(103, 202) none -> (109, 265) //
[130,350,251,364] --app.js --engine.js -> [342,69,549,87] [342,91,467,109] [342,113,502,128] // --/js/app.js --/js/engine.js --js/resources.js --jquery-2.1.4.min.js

━━━━━━━━━━

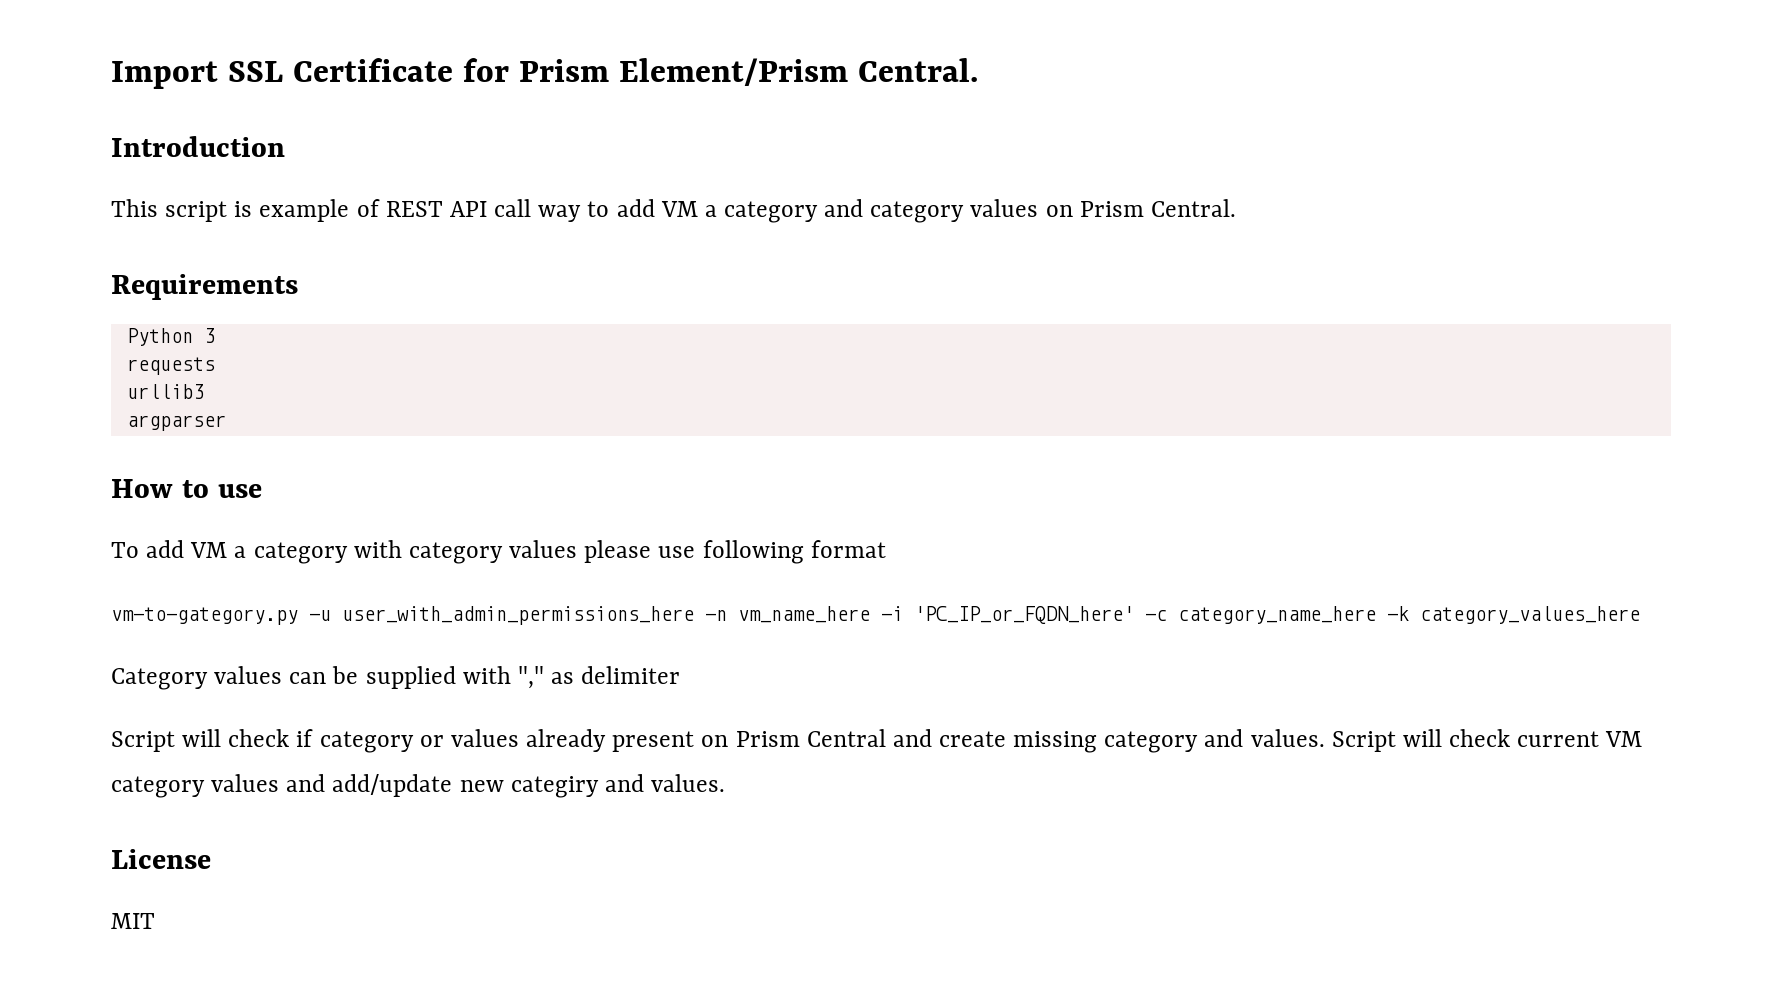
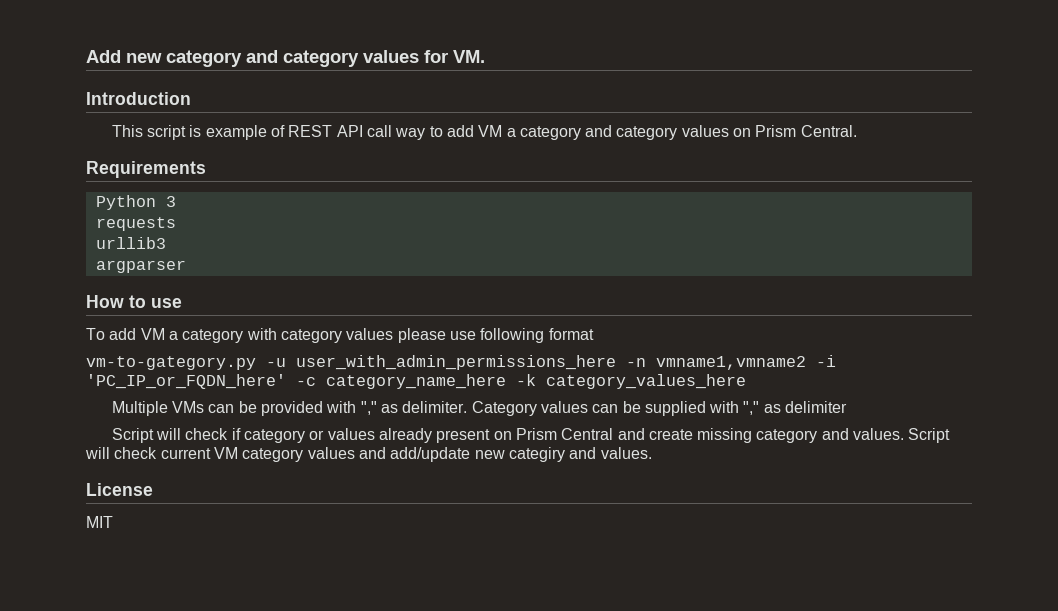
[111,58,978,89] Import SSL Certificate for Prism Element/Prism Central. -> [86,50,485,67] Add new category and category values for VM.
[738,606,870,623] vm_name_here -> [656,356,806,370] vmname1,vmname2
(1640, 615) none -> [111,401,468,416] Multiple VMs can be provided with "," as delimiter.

━━━━━━━━━━

- [Action item]: Above this instruction are the records; retype exactly the lines from the one containing "(103, 202) none -> (109, 265) //" up to and including the one containing "[130,350,251,364] --app.js --engine.js".

- [Completed task]:
(103, 202) none -> (109, 265) //
[130,350,251,364] --app.js --engine.js -> [342,69,549,87] [342,91,467,109] [342,113,502,128] // --/js/app.js --/js/engine.js --js/resources.js --jquery-2.1.4.min.js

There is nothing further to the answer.